Lantas, apabila metode hard approach terbukti tidak menyelesaikan masalah, apakah metode soft approach seperti negosiasi lebih efektif?
Studi dari RAND Corporation tersebut seperti membuktikan bahwa cara-cara intelijen maupun transisi suatu kelompok menjadi gerakan politik menjadi metode yang lebih sesuai.
Pertanyaan selanjutnya, bagaimana mungkin soft approach seperti negosiasi bisa dilakukan apabila berhadapan dengan pelaku teror yang notabene memiliki jalan berpikir yang “irasional”?
Perlu dipahami bahwa pernyataan Mantan Presiden AS, George W. Bush, pada 2004 lalu seperti yang tertera di awal tulisan ini bahwa tidak mungkin bernegosiasi dengan teroris karena pola pikir irasionalnya adalah sesuatu yang keliru.
Dalam buku Rational Extremism: The Political Economy of Radicalism oleh Ronald Windtrobe, dijelaskan bahwa aksi terorisme bom bunuh diri pada dasarnya adalah tindakan yang sepenuhnya rasional, akibat adanya “transaksi nilai” antara solidaritas transendental di kalangan para teroris tempat ia berjuang dengan keyakinan yang dianutnya.
Otak pelaku teror pada dasarnya justru adalah aktor rasional yang memiliki motif politik, dan membuat mereka merupakan aktor yang dapat diajak untuk bernegosiasi.
Pemimpin kelompok teror biasanya selalu memiliki tujuan politik tertentu berdasarkan latar belakang ataupun ideologinya. Meski perlu digarisbawahi bahwa negosiasi hanya dapat dilakukan dengan kelompok teror yang memiliki tujuan politik yang jelas dan terang.
Contoh konkret seperti halnya Gerakan Aceh Merdeka (GAM), yang kini konfliknya telah berakhir dan diberikan ruang dalam perpolitikan di Provinsi Aceh.
Pada dasarnya, ciri-ciri kelompok teror yang lebih sulit diajak untuk bernegosiasi, selain tujuan politiknya yang tidak terbaca secara jelas, adalah kelompok yang termotivasi oleh ideologi totalitarianisme, di mana membuat cara berpikir pengikutnya tertutup dan tidak menerima perbedaan akibat ideologi tersebut.

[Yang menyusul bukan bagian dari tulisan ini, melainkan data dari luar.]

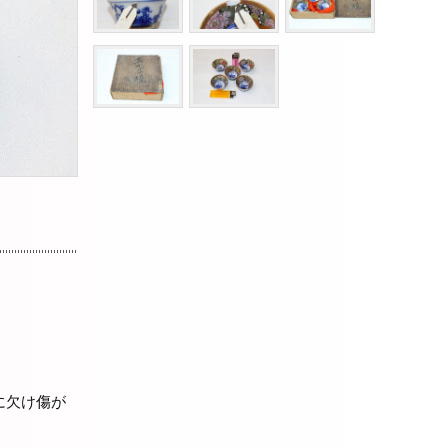
に欠け傷が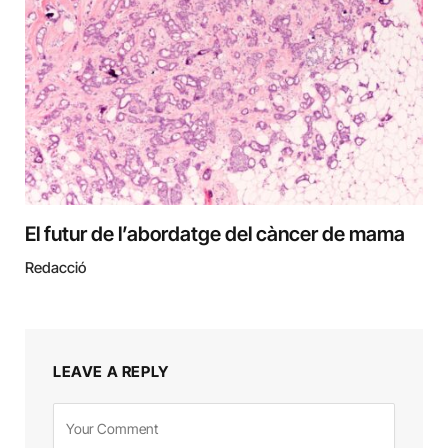
El futur de l’abordatge del càncer de mama
Redacció
LEAVE A REPLY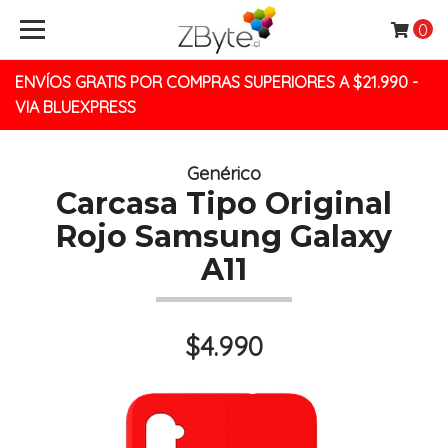
0
ENVÍOS GRATIS POR COMPRAS SUPERIORES A $21.990 -
VIA BLUEXPRESS
Genérico
Carcasa Tipo Original
Rojo Samsung Galaxy
A11
$4.990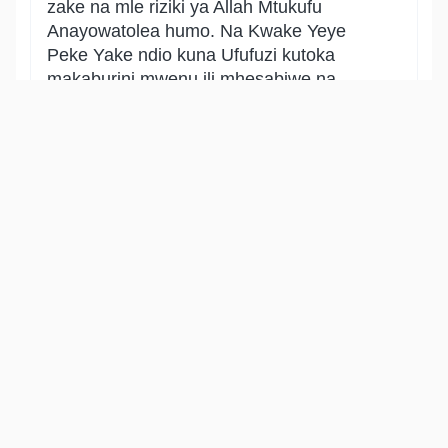
zake na mle riziki ya Allah Mtukufu
Anayowatolea humo. Na Kwake Yeye
Peke Yake ndio kuna Ufufuzi kutoka
makaburini mwenu ili mhesabiwe na
mlipwe. Katika hii aya pana ishara ya
kuhimiza utafutaji riziki na uchumaji. Pia
pana dalili kuwa Allah Mtukufu Ndiye
Muabudiwa wa haki Peke Yake Asiye na
mshirika, na pana dalili ya uwezo Wake,
kukumbusha neema Zake na kuonya
kuelemea duniani.
Show other translations
التفاسير:
الطبري
ابن كثير
السعدي
المختصر
المُيسَّر
|
هدايات
النفحات المكية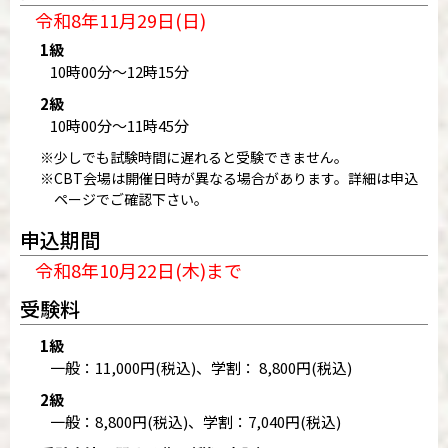
令和8年11月29日(日)
1級
10時00分～12時15分
2級
10時00分～11時45分
※少しでも試験時間に遅れると受験できません。
※CBT会場は開催日時が異なる場合があります。詳細は申込
ページでご確認下さい。
申込期間
令和8年10月22日(木)まで
受験料
1級
一般：11,000円(税込)、学割： 8,800円(税込)
2級
一般：8,800円(税込)、学割：7,040円(税込)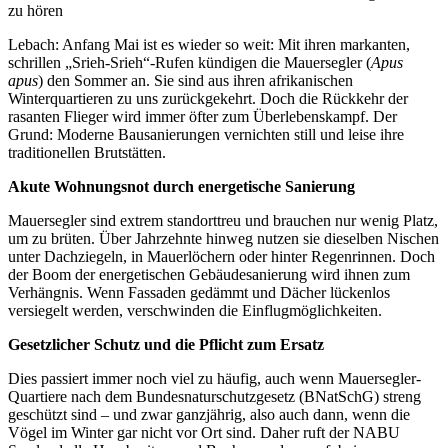
zu hören
Lebach: Anfang Mai ist es wieder so weit: Mit ihren markanten,
schrillen „Srieh-Srieh“-Rufen kündigen die Mauersegler (
Apus
apus
) den Sommer an. Sie sind aus ihren afrikanischen
Winterquartieren zu uns zurückgekehrt. Doch die Rückkehr der
rasanten Flieger wird immer öfter zum Überlebenskampf. Der
Grund: Moderne Bausanierungen vernichten still und leise ihre
traditionellen Brutstätten.
Akute Wohnungsnot durch energetische Sanierung
Mauersegler sind extrem standorttreu und brauchen nur wenig Platz,
um zu brüten. Über Jahrzehnte hinweg nutzen sie dieselben Nischen
unter Dachziegeln, in Mauerlöchern oder hinter Regenrinnen. Doch
der Boom der energetischen Gebäudesanierung wird ihnen zum
Verhängnis. Wenn Fassaden gedämmt und Dächer lückenlos
versiegelt werden, verschwinden die Einflugmöglichkeiten.
Gesetzlicher Schutz und die Pflicht zum Ersatz
Dies passiert immer noch viel zu häufig, auch wenn Mauersegler-
Quartiere nach dem Bundesnaturschutzgesetz (BNatSchG) streng
geschützt sind – und zwar ganzjährig, also auch dann, wenn die
Vögel im Winter gar nicht vor Ort sind. Daher ruft der NABU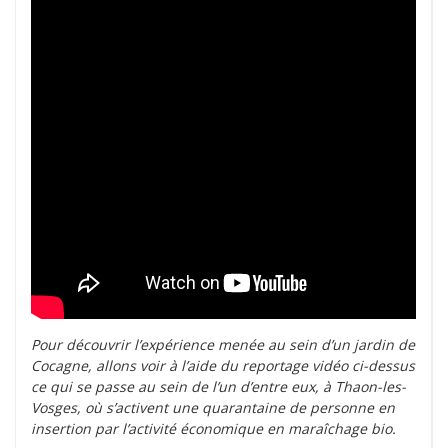
Pour découvrir l’expérience menée au sein d’un jardin de
Cocagne, allons voir à l’aide du reportage vidéo ci-dessus
ce qui se passe au sein de l’un d’entre eux, à Thaon-les-
Vosges, où s’activent une quarantaine de personne en
insertion par l’activité économique en maraîchage bio.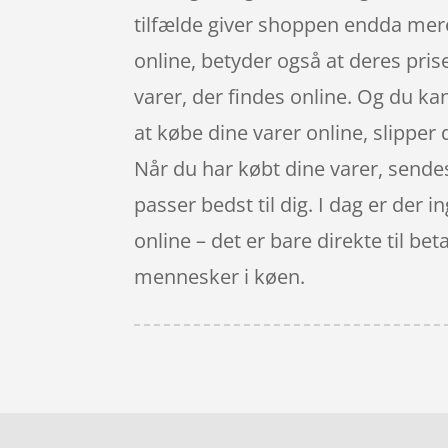
tilfælde giver shoppen endda mere 
online, betyder også at deres pris
varer, der findes online. Og du ka
at købe dine varer online, slipper d
Når du har købt dine varer, sendes 
passer bedst til dig. I dag er der 
online – det er bare direkte til be
mennesker i køen.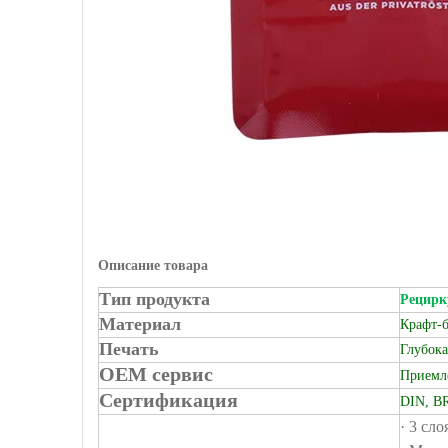
Описание товара
Тип продукта
Рецирк
Материал
Крафт-б
Печать
Глубока
OEM сервис
Приемл
Сертификация
DIN, B
· 3 сл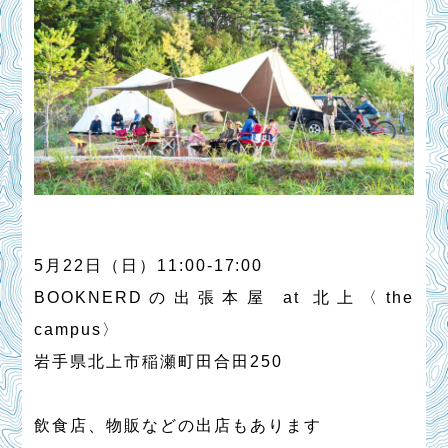
5月22日（日）11:00-17:00
BOOKNERDの出張本屋 at 北上〈the
campus〉
岩手県北上市稲瀬町田合田250
飲食店、物販などの出店もあります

Kondisi sosio-ekonomi masyarakat juga menjadi faktor yang mempersulit terjadinya negosiasi.
Meskipun demikian, perlu diingat bahwa terdapat risiko potensial dari negosiasi dengan kelompok teror tersebut. Negosiasi dapat memberikan kesan bahwa seolah-olah aksi dari kelompok teror tersebut mendapatkan legitimasi ataupun pengakuan dari negara.
Negosiasi juga dapat mengubah stigma kelompok teror di masyarakat. Mereka justru dapat memanfaatkan momen negosiasi tersebut untuk membangun kekuatan baru, dan melakukan gerakan teror lain di masa depan.
Negosiasi dengan teroris juga dapat memengaruhi hubungan politik luar negeri suatu negara, yang menaruh perhatian pada isu-isu spesifik yang melibatkan kelompok tersebut.
Menurut penulis secara pribadi, jalan terbaik dalam bernegosiasi dan mengakhiri kelompok teror di Indonesia, sekaligus meminimalisasi dampak negatif yang timbul dari negosiasi tersebut, adalah melalui jalur-jalur intelijen.
Carl Miller dalam artikelnya berjudul “Is it Possible and Preferable to Negotiate with Terrorists?”, menjelaskan bahwa salah satu cara yang dapat dilakukan pemerintah untuk bernegosiasi dengan pelaku teror adalah melalui operasi-operasi clandestine.